Longennials

L’Italia è il Paese dei “Longennials”: nel nostro Paese più di 14 milioni di persone appartengono alla fascia di età over 65. Circa la metà ha più di 75 anni. Quattro milioni hanno dagli 80 anni in su. Gli ultracentenari sono ben 22mila. Complessivamente siamo vicini al 25% della popolazione e la quota, salvo inversioni di tendenza, è destinata a crescere.

Le statistiche confermano il costante incremento della vita media. Per un bambino che nasca oggi la speranza di vita è di 80,5 anni per gli uomini e di 84,8 anni per le donne. Quanto, invece, all’aspettativa di vita per chi oggi ha già 65 anni, secondo i dati di Euronews quest’ultima è di almeno altri 20,6 anni. Secondo le stime, nel 2050 la quota di ultra65enni ammonterà al 35,9% della popolazione totale, il 10% in più di oggi.

Longennials, come cambia la società

«Fino a ieri parlavamo di “invecchiamento della popolazione” dando a questo una connotazione negativa. È ora di aprire gli occhi e cambiare registro, approccio culturale e quindi anche il modello di società», ha spiegato Michele Conversano, presidente del Comitato Tecnico Scientifico di HappyAgeing – Alleanza Italiana per l’Invecchiamento Attivo, l’associazione promotrice degli “Stati Generali dell’Invecchiamento Attivo” che si è tenuta presso l’Acquario Romano a Roma.

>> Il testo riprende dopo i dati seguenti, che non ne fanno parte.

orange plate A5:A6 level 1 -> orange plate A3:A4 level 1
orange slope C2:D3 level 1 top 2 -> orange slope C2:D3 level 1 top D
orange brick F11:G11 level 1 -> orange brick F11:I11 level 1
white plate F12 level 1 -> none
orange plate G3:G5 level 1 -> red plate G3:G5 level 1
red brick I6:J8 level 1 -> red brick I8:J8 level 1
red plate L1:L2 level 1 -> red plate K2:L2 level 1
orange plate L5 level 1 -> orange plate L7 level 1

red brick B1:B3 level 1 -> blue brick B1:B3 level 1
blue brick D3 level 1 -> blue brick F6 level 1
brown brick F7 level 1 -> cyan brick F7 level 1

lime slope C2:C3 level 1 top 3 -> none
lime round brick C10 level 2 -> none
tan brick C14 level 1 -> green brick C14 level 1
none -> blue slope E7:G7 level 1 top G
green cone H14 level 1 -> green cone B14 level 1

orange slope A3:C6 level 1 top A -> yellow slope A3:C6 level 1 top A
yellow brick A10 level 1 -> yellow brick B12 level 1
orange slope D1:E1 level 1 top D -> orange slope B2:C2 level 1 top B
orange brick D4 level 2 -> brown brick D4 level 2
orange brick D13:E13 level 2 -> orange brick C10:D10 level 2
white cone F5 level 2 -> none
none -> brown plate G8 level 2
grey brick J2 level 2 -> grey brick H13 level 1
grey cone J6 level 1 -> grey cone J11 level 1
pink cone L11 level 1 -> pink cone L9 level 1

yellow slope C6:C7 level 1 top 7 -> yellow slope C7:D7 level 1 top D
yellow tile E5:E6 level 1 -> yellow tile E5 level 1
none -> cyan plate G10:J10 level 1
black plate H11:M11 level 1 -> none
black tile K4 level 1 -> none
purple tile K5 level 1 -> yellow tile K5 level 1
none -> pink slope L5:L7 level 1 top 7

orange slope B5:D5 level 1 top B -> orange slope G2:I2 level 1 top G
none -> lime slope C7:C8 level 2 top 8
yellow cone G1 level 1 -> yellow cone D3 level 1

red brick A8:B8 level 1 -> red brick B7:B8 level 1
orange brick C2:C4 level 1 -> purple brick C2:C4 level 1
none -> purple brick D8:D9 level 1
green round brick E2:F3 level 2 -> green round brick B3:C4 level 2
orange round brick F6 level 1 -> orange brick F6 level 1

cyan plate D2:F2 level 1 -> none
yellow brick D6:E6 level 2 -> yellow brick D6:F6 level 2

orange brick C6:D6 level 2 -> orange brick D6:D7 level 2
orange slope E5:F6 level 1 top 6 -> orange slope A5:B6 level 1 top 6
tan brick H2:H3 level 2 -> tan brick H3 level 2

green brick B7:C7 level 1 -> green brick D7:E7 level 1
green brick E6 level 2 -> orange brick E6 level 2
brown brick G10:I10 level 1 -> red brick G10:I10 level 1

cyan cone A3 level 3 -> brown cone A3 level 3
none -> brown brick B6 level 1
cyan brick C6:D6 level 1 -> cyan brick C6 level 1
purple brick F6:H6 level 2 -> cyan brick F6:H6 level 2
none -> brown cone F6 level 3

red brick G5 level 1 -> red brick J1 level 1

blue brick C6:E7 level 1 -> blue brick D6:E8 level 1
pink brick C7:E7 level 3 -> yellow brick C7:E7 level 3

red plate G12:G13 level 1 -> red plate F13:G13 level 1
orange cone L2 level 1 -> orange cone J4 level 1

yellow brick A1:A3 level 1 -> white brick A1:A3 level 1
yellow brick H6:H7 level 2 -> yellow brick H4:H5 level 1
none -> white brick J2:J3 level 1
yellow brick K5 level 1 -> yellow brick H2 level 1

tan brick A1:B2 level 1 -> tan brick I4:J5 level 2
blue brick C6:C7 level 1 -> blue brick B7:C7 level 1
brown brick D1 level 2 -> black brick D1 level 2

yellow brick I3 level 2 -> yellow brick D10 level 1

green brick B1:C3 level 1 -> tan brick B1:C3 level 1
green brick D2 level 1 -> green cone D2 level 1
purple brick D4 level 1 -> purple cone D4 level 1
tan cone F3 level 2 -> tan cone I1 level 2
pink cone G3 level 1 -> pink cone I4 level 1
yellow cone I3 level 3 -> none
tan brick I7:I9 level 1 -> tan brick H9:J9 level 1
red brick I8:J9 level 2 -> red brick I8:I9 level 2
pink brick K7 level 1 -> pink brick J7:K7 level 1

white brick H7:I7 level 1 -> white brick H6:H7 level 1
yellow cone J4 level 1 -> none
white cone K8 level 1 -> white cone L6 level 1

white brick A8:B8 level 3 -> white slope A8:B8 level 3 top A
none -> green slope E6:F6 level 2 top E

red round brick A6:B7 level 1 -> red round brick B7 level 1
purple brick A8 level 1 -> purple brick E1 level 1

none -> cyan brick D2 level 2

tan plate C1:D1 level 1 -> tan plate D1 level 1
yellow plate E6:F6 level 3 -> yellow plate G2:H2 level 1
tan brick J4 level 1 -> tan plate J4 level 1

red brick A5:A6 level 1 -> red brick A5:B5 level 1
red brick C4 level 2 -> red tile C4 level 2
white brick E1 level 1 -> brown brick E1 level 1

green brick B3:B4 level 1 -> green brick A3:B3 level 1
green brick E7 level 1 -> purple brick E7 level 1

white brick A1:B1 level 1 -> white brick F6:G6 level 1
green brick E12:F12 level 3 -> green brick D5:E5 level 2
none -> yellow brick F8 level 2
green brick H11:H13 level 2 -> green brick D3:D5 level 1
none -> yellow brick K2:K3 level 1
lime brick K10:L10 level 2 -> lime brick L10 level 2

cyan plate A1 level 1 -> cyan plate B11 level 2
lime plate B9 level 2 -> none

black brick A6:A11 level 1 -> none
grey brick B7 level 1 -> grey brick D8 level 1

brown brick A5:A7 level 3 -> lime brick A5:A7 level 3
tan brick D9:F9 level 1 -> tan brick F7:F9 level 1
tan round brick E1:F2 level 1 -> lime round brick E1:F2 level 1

Francesco Macchia, direttore di HappyAgeing – Alleanza Italiana per l’Invecchiamento Attivo, ha aggiunto: «Siamo uno dei Paesi più longevi al mondo e sempre più sono le persone di 65/70 anni e oltre che non solo sono in salute, ma desiderano mantenersi attive e impiegare le risorse economiche che hanno guadagnato negli anni. Questa nuova generazione, chiamata con il termine anglosassone ‘Longennials’, è composta da persone che ancora vogliono e possono avere un ruolo e un peso nella società, non certo essere di peso».

Necessaria una “rivoluzione culturale”

A pesare sui Longennials è la tendenza della società a vederli “vecchi” e come “persone a riposo” dal lavoro, dalla vita sociale, dagli hobby, dallo sport, oltre che potenzialmente molto fragili. Ma questa è una fotografia in cui non si riconoscono. «Manca per loro un contesto ideale e normativo all’interno del quale operare e impegnarsi», sottolinea Francesco Macchia, «manca un cambio culturale che li porti a essere ancora considerati parte attiva e centrale della società».

Perché serve una legge per i Longennials

Di questo cambiamento si occupa la “Legge delega in materia di politiche a favore delle persone anziane”. Maria Teresa Bellucci, viceministro del Lavoro e delle Politiche Sociali, ha spiegato: «Stiamo lavorando ai decreti attuativi da adottare entro il 31 gennaio 2024. Una riforma strutturale che riconosce l’importanza di questioni come favorire l’invecchiamento attivo, contrastare la marginalizzazione delle persone anziane, superare la grave carenza di assistenza territoriale, sanitaria e sociale che si ripercuote su strutture ospedaliere e famiglie».

Un cambio di passo verso una visione inclusiva che non si limiti a vedere l’anziano solo come soggetto che ha bisogno di politiche di prevenzione e di assistenza, ma immerso nella società, dove può sentirsi parte attiva, coerentemente con l’immagine che i ‘Longennials’ hanno oggi di sé stessi. HappyAgeing ha collaborato con l’Intergruppo parlamentare dell’Invecchiamento attivo ed è pronta a fare altrettanto con il Governo in questa direzione.

L’importanza della “Silver Economy”

Le scelte politiche che riguardano i Longennials non possono non tenere conto del loro peso e delle loro capacità economiche. In sostanza, della “Silver Economy”, che va dalle risorse economiche accantonate e possedute dagli anziani alle possibilità di investimento, per i risparmiatori e le aziende, nei settori che riguardano l’assistenza e i servizi per la terza e la quarta età. Si stima che la silver economy abbia un valore di oltre 300 miliardi di euro, pari a quasi il 20% del Pil.

Altro pilastro dell’Invecchiamento Attivo è lo sport. «Per gli over 65 deve essere un diritto realmente esigibile, perché è a tutti gli effetti una misura di prevenzione. Purtroppo mancano bonus per la pratica sportiva o detassazioni che ne riducano il peso economico», ha sottolineato Maurizio Massucci, della Società Italiana di Medicina Fisica e Riabilitativa.